Votei "sim". Fui sensível aos argumentos de carácter social e económico pois, na verdade, quem acabava sendo penalizada era a mulher de mais baixo extracto social.
Ficaram por explicar algumas das minhas dúvidas: porquê dez semanas? Por que razão a lei, decalque da nossa, funcionou em Espanha e entre nós não funcionou?
Espero que agora funcione. É evidente que o aborto clandestino não desaparecerá de todo. Se não desapareceu na civilizada e organizada Suécia como iria desaparecer entre nós? E é claro que haverá mulheres que irão ser criminalizadas; todas aquelas que praticarem o aborto após as dez semanas. Ou talvez não. Cá estaremos para ver.

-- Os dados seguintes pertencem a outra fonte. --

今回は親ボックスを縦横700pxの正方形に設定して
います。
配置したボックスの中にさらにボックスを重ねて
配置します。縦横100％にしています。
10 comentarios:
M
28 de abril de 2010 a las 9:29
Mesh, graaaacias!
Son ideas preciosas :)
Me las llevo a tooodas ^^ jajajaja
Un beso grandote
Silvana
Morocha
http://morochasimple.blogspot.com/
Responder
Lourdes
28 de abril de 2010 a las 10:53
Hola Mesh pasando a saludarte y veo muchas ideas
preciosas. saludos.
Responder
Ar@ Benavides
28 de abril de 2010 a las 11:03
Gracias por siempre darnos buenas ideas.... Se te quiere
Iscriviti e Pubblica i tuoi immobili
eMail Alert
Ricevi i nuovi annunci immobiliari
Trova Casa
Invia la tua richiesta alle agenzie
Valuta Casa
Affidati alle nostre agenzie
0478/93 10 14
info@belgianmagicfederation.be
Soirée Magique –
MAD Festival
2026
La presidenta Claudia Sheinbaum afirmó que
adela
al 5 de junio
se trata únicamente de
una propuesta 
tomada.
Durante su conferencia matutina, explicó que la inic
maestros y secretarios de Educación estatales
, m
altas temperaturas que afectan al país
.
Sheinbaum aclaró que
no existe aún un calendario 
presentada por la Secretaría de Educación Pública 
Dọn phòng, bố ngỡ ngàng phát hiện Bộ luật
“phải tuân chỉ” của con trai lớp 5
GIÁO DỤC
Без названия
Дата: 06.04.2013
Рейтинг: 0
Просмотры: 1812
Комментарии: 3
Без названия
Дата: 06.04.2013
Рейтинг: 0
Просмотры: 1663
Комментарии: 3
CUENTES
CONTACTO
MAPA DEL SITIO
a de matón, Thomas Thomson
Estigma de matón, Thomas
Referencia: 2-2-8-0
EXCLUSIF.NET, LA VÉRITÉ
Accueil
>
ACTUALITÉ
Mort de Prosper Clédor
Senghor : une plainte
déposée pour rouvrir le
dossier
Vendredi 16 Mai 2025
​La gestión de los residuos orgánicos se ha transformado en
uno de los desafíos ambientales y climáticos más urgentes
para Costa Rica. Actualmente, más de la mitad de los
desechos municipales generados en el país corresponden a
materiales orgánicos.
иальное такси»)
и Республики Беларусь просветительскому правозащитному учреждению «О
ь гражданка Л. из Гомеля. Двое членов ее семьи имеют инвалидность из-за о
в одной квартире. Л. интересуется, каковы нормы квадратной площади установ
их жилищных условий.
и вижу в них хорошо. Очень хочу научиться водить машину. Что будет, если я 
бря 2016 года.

Mas será bom que a coisa agora funcione. Até porque entre nós se as coisas não funcionam não é por falta de leis; elas existem, só que somos relutantes em aplicá-las. Votei "sim", fui até onde a minha consciência mo permitiu. Garanto que a haver outro referendo sobre a mesma matéria, sejam quais forem os seus pressupostos, votarei "não".
O dado mais relevante a extrair deste referendo, para além da vitória do "sim" foi, na minha modesta opinião, o protagonismo dos muitos movimentos cívicos, quer pelo "sim" quer pelo "não", que obnubilou em grande parte o protagonismo dos partidos políticos. E muito bem. Será isto sinal de um maior vigor da nossa sociedade civil? Era bom que fosse e se expressasse futuramente em novas matérias. Os partidos são estruturantes da vida democrática mas não se esgota neles a participação cívica dos cidadãos. Até porque, e isto é inteiramente verdade, os partidos transformaram-se em máquinas de conquista do poder e distribuição de sinecuras pelas suas clientelas. Poucos são hoje aqueles que neles militam que têm um correcto sentido de serviço público. Creio que foi Churchill que disse que a guerra era um assunto demasiado sério para ficar entregue somente aos militares; parafraseando o ilustre estadista direi eu que a política é um assunto também demasiado sério para ficar entregue apenas aos partidos.